The actual requests are generally not done by the "browser" itself, but a "recursive resolver" which is either in the operating system or at the ISP, but that doesn't really matter. Each TLD server stores the information for all the next-level information. Meaning the .com servers store the mappings all the .com domains. The TLD server will respond with the name server (not the IP address) for the domain you requested. Finally, your recursive resolver would send a request to the domain's name server - in this case, the name server for adexchanger.com and get the IP address. If you had requested events.adexchanger.com, instead of requesting adexchanger.com, your recursive resolver would have gotten the name server for events.adexchenger.com from the adexchanger.com domain name server, then issued a followup request for the final IP. Only after getting the IP address does the browser issue the web actual request.

As you can imagine, there are a lot of DNS lookups. The root and TLD servers are particularly resilient, with sophisticated load balancing techniques. There is also a lot of upstream caching by various layers, including your computer, company networks, ISPs, etc. Each cache entry has a time-to-live (TTL), meaning you cannot instantaneously expect changes in DNS entries to be reflected in requests - and meaning that requests for the same information won't be done for the duration of that TTL period. 
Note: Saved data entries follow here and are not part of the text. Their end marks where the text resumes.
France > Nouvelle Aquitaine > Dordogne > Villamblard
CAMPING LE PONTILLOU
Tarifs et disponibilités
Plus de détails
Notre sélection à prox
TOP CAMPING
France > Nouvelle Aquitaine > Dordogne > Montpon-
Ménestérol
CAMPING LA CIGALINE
Finally, you may be curious whether malicious attackers ever try to take down the internet by taking down the root servers. It is, indeed, the case that if the root servers went down - after the various levels of caching expired in a few days - there would be some chaos. There have been several attempts to do just this, including one last year that featured 5 million requests per second aimed at a single server with the intent of breaking it and, possibly eventually the internet. It didn't work.